I'm simply of the opinion that private violence is this sort is invariably dependent on a more far-reaching state violence- not that the distinction between the two is necessarily that clear cut, mind you- which is why capital has, despite the proclamations of the anarcho-"capitalists", always remained firmly behind the state
as such.
And, yes, maybe their control methods are complete balls. I can't say I have any faith in them myself. But the point is that they do exist, however limp and uninspiring as they may be, so if we're to properly engage with the cappie position that needs to be recognised- if only so that it can be refuted.
Capital backs the state because capital receives a lot of services from the state. And in many cases, they'd like to get a lot more. Why work to earn when you can earn without working? Ultimately old money wants to control without having to earn. That happens over and over again. That is why people oppose inheritance taxes.
But to blame the violence of companies against labor on the state isn't really accurate. The government is a tool that capital can try to use against labor, but the violence is of the capital and for the capital. It is not of the state and for the state.

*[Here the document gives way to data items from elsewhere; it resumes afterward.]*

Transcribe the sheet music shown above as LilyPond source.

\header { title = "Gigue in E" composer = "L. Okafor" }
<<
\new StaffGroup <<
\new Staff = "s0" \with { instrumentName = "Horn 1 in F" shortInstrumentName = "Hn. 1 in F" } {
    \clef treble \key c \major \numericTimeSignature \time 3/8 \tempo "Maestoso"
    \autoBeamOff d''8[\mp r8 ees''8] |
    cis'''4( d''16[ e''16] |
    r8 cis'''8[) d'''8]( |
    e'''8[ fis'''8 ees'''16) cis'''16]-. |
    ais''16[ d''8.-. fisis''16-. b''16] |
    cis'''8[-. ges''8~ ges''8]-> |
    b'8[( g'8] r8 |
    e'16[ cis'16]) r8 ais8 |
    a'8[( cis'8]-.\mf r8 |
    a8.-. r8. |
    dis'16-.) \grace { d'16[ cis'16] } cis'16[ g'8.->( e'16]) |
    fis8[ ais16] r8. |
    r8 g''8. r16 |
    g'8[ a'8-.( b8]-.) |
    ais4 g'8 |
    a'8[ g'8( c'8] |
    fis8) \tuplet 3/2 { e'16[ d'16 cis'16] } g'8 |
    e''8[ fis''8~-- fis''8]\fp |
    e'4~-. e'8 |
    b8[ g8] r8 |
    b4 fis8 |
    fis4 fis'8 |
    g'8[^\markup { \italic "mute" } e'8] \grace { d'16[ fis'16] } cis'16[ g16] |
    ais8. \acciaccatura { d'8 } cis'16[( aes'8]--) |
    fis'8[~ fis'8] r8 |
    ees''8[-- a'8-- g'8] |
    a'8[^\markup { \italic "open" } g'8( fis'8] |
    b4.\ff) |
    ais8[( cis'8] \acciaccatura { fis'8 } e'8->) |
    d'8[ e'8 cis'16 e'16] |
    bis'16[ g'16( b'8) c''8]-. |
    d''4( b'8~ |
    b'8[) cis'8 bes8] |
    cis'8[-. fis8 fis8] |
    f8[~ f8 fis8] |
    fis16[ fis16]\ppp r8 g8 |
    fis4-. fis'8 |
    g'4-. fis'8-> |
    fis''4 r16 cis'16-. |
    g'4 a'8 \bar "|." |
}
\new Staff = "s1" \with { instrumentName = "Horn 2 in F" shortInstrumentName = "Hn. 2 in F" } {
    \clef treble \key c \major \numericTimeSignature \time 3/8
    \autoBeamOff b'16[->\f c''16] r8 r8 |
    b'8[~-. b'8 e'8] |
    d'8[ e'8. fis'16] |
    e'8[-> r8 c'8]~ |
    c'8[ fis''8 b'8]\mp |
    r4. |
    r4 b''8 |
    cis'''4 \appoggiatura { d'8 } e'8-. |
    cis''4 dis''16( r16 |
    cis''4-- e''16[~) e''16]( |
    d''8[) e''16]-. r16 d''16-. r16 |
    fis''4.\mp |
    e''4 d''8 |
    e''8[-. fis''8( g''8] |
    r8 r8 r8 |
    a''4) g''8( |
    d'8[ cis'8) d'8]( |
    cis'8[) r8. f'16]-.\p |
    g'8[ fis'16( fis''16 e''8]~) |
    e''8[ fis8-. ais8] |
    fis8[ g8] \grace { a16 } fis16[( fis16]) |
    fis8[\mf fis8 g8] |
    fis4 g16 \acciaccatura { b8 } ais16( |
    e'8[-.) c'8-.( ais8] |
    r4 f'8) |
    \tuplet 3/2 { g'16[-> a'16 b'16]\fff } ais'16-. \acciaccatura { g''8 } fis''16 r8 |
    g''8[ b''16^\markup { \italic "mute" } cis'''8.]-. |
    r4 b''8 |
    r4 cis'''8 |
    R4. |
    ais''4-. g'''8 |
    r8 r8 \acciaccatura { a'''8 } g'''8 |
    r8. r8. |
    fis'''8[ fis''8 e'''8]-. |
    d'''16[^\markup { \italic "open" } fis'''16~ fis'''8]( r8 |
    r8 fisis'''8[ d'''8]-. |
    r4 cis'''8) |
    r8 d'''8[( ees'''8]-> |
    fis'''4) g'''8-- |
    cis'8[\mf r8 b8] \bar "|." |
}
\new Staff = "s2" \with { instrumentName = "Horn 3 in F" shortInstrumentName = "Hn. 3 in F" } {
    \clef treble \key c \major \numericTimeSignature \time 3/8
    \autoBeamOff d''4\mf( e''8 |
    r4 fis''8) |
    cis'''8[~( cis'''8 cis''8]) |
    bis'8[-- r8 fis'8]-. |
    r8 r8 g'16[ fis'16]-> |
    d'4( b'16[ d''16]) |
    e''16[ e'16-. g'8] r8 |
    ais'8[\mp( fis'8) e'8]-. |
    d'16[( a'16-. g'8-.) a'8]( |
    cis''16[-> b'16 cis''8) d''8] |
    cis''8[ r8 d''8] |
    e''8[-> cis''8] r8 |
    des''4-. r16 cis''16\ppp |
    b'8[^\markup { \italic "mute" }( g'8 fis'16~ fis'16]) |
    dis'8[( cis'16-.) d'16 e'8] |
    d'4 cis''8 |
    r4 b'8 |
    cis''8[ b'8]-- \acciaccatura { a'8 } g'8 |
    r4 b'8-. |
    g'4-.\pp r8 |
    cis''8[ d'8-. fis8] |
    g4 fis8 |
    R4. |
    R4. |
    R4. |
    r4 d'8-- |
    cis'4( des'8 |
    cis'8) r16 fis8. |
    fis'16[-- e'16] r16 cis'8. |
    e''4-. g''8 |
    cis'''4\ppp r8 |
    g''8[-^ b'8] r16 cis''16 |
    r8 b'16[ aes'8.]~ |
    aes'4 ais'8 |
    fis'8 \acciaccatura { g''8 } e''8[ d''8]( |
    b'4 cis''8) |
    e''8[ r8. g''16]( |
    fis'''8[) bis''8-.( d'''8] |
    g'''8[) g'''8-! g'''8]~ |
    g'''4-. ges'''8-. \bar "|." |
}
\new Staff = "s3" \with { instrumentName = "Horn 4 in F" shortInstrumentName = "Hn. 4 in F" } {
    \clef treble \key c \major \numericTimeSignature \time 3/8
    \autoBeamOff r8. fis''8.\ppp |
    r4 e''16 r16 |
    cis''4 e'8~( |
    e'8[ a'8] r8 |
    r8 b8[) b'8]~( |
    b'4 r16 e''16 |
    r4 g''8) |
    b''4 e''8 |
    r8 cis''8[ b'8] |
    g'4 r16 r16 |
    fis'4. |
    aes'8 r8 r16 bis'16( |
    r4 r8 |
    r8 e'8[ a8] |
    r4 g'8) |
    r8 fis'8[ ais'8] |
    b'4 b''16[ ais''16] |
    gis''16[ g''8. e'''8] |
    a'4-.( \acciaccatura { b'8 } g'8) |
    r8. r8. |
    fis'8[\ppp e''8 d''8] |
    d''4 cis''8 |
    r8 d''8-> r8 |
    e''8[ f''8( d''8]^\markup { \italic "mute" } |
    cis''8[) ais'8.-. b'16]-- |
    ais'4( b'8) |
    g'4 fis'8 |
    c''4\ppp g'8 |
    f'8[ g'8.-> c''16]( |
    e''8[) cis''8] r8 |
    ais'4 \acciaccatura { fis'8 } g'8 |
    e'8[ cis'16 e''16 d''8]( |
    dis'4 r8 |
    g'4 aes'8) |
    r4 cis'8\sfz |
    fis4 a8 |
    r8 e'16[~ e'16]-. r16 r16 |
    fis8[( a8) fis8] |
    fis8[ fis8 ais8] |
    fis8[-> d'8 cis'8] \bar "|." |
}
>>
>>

You seem to be getting hung up on violence, when I'm specifically talking about violence to an end. It may well be the case that Amadeus' program is, examined critically, the far more violent of the two; that is certainly my suspicion. But Amadeus's violence is a crime of omission, to return to the distinction you earlier observed, a misplaced faith in the ability of human beings living in a competitive society not to gut each other. Your violence is a crime of commission, a sombre request that the state commit violence against people who transgress against private property. As you yourself observed, there is a difference, so, as was my original point, it seems hypocritical of you to paint him as the stooge of capital when you are the one willing to commit what seems to the self-evidently greater crime on its behalf.
You're reversing yourself a bit here. You and Amadeus are making the mistake of thinking that violence is a state thing, and so you end it by ending the state. Where I am saying that violence is a human thing, and you end it by having enough state to suppress it.
Now in both cases it is an act of omission to allow the violence. But the violence resulting would be an act of commission on the parts of those people who actually, you know, engage in the violence. So I'm willing to commit a minimum amount of violence to prevent others from committing far greater amounts of violence, where Amadeus is willing to just get out of the way and allow unlimited violence. But he would prohibit anyone from acting to protect themselves from violence, and so that is an act of commission on his part. He is not just getting out of the way of the violence, he is actively aiding and abetting it.
So I am aiding and abetting the suppression of violence, even when that requires some use of violence. He is aiding and abetting the unlimited use of violence.
Are "more state" and "less state" very helpful measures of anything much? For example, did Pinochet's Chile have more or less state than Atlee's Britain?
In all honesty, it seems like a confusing rather than enlightening approach to political analysis.
If you want to compare any two states, then you have to really know a lot about those two. Atlee probably had more state, from what little I know of Chile at the time. I know Thatcher had more state than Somalia, and where were you likely to be killed?
An inclusive state can be large without being oppressive. And, in fact, that inclusiveness makes it the least likely to be oppressive. So a big, non-inclusive, state may have as much violence as little to no state has.
It is the inclusiveness that controls the level of violence, not the size of the state. But you should also consider Columbia, which is fairly inclusive, but simply lacks sufficient state to protect the people from private violence.